What you will do: Looking at the records below, please work out how many lines contain the word "middle" and give the number alone.

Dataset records
+===+
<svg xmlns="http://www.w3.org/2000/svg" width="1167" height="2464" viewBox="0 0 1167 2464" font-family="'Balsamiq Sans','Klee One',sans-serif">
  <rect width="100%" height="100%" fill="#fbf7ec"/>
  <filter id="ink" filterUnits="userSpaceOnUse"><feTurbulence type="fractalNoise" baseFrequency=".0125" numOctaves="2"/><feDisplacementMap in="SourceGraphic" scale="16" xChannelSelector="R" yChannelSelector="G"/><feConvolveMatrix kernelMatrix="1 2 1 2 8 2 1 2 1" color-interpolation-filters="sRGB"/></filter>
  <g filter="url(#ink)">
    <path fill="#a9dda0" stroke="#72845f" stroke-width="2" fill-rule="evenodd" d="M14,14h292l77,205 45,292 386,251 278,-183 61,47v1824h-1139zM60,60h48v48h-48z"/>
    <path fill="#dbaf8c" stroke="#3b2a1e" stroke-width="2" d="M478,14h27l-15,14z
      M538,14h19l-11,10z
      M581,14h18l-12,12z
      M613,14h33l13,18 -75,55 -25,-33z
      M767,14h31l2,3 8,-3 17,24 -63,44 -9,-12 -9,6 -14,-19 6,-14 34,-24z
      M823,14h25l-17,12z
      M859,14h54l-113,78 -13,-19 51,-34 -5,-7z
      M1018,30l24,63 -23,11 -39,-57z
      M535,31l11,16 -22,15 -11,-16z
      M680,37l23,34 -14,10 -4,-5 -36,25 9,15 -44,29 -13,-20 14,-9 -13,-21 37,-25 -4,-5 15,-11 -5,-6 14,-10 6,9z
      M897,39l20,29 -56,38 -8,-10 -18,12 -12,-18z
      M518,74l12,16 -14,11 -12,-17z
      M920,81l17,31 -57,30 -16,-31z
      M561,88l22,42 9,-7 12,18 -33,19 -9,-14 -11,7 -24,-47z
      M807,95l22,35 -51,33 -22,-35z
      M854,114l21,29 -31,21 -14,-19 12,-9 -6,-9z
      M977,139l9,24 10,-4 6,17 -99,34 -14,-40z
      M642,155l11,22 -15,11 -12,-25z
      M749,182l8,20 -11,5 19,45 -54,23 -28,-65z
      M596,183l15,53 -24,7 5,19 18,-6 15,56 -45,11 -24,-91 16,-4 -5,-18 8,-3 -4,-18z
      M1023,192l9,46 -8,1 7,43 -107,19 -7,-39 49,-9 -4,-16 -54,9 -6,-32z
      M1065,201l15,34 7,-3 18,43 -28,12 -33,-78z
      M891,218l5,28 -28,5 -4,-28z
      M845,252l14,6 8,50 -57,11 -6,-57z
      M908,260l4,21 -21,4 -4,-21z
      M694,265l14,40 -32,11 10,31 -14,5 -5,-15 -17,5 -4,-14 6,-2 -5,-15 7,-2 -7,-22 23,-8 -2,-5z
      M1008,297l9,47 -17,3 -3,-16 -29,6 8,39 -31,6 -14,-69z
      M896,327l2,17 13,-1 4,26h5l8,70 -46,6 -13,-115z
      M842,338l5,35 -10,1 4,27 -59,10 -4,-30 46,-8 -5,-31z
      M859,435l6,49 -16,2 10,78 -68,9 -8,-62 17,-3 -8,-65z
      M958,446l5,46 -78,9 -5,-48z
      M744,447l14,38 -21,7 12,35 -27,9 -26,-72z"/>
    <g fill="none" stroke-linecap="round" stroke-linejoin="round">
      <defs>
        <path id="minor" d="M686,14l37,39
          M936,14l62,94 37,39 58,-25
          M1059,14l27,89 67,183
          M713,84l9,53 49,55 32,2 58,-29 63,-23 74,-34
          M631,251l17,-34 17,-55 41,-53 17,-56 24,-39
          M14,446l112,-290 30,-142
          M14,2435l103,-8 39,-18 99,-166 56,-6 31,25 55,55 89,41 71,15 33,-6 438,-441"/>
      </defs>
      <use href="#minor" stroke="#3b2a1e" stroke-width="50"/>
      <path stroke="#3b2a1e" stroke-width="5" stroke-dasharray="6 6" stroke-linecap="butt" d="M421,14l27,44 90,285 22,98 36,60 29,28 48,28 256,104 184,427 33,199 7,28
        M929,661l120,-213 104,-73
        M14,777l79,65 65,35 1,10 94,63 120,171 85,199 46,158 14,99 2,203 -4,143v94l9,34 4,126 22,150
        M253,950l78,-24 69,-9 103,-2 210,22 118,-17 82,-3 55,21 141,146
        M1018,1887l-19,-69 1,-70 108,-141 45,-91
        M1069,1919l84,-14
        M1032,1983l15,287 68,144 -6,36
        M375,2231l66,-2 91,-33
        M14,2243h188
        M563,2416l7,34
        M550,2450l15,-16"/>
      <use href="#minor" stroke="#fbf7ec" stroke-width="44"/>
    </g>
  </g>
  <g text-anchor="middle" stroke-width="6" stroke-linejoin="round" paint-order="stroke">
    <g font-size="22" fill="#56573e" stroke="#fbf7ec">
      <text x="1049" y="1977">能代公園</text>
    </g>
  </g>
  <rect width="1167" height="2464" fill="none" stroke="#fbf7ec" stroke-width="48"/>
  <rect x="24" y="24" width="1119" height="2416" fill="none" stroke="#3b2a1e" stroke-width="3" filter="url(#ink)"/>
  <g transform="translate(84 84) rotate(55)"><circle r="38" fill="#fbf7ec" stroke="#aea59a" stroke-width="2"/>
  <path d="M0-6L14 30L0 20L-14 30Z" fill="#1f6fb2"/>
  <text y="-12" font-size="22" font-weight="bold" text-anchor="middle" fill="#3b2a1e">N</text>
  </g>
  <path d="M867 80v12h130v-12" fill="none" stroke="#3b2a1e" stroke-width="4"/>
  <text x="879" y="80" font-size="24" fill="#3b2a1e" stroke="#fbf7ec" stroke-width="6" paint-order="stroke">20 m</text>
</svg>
+===+
Response to this exercise: 2